Task requirements:
Identify every line in the entries that contains the string "average" and copy each one. Case matters.

□ □ □ □ □

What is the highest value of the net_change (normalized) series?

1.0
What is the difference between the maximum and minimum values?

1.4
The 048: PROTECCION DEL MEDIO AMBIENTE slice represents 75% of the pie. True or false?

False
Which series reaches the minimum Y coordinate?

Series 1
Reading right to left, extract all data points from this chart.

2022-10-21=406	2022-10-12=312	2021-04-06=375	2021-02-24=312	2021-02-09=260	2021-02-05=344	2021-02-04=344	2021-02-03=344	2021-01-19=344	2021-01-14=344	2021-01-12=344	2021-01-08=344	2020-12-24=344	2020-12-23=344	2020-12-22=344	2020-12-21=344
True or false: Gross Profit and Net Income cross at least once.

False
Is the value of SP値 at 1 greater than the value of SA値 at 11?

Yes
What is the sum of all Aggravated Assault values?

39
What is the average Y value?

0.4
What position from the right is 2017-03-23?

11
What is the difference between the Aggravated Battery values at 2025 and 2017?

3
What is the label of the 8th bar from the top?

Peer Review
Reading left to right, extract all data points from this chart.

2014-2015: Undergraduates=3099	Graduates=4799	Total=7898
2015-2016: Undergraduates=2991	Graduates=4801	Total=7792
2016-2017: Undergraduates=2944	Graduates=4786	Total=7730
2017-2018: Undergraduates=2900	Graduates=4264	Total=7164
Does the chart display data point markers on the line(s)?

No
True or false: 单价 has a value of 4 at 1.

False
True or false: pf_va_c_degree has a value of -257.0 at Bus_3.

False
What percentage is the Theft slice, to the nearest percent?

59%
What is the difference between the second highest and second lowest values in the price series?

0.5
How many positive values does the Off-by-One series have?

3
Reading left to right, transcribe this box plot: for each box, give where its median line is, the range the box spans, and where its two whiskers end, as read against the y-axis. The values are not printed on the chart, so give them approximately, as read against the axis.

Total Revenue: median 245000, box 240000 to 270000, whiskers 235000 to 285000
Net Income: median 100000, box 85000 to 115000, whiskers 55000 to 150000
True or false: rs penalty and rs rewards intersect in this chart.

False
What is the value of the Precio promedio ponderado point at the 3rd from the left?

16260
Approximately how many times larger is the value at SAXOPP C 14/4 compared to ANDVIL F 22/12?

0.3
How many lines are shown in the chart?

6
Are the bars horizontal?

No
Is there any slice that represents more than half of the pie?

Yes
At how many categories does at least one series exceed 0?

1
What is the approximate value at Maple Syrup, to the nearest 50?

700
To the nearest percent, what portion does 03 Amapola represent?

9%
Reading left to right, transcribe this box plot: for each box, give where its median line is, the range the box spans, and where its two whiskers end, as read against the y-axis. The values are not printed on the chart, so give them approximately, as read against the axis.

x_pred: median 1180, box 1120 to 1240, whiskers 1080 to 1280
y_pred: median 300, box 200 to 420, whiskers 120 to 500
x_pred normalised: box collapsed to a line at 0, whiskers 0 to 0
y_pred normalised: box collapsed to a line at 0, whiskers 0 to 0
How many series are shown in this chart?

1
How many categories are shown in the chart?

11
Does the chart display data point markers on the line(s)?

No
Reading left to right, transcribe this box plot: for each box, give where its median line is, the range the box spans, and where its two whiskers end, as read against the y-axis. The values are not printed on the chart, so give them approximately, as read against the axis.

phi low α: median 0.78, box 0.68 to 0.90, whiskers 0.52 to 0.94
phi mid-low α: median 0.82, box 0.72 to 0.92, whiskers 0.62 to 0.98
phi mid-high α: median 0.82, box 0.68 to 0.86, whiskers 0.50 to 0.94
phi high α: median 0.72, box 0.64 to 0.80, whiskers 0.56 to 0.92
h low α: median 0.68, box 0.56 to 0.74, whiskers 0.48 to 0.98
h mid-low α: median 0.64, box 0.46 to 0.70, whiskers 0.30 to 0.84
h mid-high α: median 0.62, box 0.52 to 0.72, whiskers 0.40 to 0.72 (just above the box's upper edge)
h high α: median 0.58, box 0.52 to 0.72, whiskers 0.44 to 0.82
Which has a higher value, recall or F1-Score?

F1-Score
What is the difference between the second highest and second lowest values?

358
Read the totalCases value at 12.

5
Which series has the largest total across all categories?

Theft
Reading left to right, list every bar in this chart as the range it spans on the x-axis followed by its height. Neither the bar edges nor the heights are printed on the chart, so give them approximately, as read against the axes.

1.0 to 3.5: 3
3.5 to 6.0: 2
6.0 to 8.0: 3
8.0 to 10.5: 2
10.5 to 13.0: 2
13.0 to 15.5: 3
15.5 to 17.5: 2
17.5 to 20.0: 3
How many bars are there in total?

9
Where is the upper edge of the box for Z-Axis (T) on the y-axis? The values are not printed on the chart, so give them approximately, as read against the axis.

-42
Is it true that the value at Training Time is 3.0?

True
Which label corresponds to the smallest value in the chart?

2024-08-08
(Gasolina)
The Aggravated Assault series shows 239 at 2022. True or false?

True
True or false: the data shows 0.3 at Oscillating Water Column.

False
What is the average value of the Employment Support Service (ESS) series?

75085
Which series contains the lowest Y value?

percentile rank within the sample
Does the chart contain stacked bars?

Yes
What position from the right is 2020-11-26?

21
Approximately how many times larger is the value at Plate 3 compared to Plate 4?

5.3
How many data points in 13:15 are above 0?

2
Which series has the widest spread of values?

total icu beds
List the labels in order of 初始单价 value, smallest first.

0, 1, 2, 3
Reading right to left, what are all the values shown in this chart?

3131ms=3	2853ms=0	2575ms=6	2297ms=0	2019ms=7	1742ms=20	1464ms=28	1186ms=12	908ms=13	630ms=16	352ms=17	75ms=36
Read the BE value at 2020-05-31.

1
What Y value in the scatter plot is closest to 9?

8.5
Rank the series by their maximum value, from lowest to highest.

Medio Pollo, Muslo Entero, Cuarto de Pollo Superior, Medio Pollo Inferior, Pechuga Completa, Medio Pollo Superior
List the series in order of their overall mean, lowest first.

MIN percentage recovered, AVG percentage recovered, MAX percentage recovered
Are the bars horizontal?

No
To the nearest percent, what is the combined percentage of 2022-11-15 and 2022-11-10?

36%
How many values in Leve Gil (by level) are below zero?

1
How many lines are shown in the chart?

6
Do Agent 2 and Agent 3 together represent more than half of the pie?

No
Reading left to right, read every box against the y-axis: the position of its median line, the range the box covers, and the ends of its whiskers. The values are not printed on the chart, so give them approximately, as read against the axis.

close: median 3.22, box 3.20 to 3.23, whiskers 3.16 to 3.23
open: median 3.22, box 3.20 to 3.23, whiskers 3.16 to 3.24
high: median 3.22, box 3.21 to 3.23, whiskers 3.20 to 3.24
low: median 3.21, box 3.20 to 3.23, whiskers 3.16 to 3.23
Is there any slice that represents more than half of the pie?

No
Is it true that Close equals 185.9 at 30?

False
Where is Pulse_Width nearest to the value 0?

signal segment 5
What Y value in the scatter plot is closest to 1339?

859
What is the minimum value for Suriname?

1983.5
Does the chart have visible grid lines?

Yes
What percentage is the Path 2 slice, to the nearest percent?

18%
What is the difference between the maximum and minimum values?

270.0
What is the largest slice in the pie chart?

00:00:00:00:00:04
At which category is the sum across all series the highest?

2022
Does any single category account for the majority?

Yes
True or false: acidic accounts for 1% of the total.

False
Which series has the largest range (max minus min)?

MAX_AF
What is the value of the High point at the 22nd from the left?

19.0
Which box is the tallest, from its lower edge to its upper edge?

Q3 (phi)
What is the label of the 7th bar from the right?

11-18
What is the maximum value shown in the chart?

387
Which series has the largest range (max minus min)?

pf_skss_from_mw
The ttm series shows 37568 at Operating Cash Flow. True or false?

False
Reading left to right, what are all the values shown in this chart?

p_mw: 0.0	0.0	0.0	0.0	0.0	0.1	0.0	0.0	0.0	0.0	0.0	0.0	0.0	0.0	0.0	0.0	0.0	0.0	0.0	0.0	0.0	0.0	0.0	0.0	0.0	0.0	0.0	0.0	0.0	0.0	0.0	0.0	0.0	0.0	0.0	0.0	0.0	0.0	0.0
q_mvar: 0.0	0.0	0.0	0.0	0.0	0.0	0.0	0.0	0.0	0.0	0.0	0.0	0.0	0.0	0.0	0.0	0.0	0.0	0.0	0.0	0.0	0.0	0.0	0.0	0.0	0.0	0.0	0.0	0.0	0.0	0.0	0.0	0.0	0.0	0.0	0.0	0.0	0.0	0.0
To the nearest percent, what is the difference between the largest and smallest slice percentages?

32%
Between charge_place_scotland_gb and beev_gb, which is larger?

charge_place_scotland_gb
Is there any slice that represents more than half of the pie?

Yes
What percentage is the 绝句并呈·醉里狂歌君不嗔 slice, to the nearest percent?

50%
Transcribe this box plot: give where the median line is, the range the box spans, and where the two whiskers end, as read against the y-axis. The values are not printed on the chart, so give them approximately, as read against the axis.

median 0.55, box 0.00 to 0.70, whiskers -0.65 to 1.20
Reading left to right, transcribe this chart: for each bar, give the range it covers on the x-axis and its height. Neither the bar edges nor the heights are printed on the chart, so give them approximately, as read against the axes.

□ □ □ □ □

Exercise solution:
What is the average Y value?
What is the average value of the Employment Support Service (ESS) series?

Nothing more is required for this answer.